Many people believe that unless it’s in writing, the deal hasn’t been done, but a chef found out the hard way recently, that that isn’t necessarily so.
The chef had been dismissed after a little more than six months work, and in the conciliation conference chaired by a member of the FWC, a settlement of $1,000 was reached. The Commissioner caused the terms of settlement to be sent to the parties, including a deed of release and advising the employee he had to file a notice of discontinuance.
The employer then paid the money into the employee’s account and signed the deed of release. At that point, the employee decided he now wanted $3,000, or else go to trial. He refused to sign.
The FWC recalled the parties and went over the settlement terms. In that hearing the employee admitted the settlement was verbally reached but that it wasn’t in writing.
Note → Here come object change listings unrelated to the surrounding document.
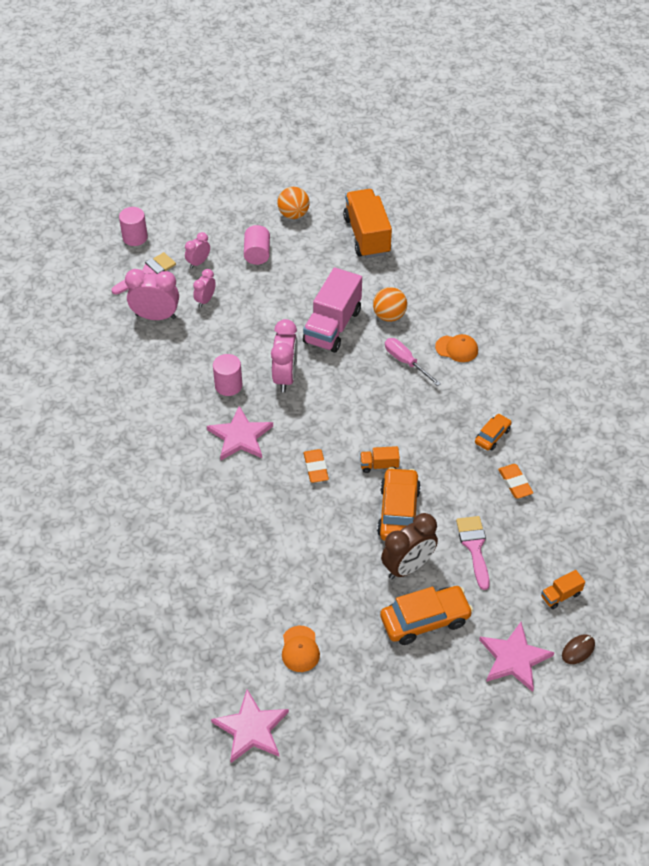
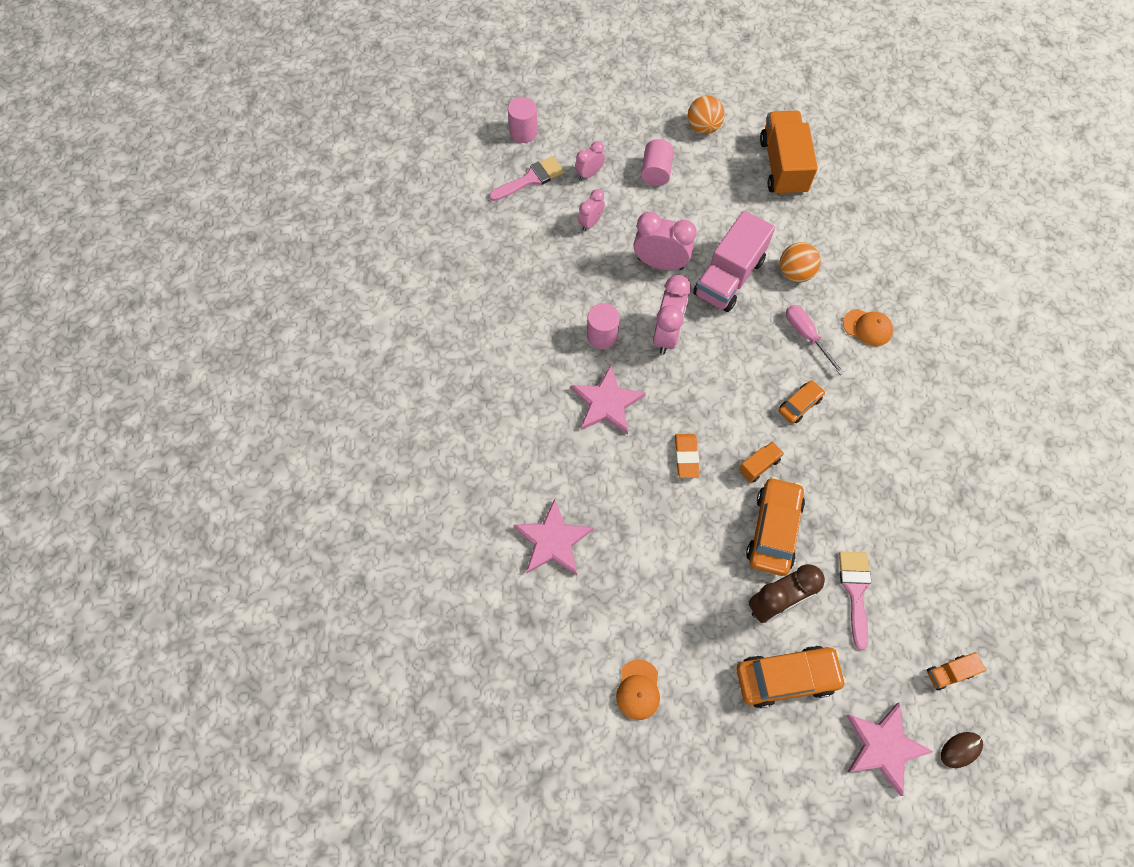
camera: 10 degrees right, 15 degrees up
pink clock [125,269,179,320] -> pink clock moved to [634,212,697,270]
pink star [211,689,289,763] -> pink star moved to [514,499,594,575]
orange truck [360,446,400,473] -> orange truck turned 135 degrees clockwise [739,441,784,482]
orange car [475,414,512,450] -> orange car moved to [779,380,825,424]
orange eraser [498,464,533,499] -> none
For its part, the employer argued that the matter had been settled in the conciliation hearing, so the case should be dismissed.
The FWC found that the verbal agreement to settle was in fact reached and that it did not matter the deed and notice of discontinuance had not been completed and signed off. These elements did not disturb the verbal agreement made in the conciliation hearing under the auspices of the FWC.
Citing extensive well-established case law including High Court decisions, the decision in this case spelt out clearly that a there was no need for the deed to be executed. The parties had struck a binding deal verbally in the conciliation. The FWC made the point that even though the parties intended to formalise their agreement with a deed, the terms of the settlement themselves were never conditional on that happening. That is, the circumstances were distinct from where the parties do not intend “to make a concluded bargain at all, unless and until they execute a formal contract”.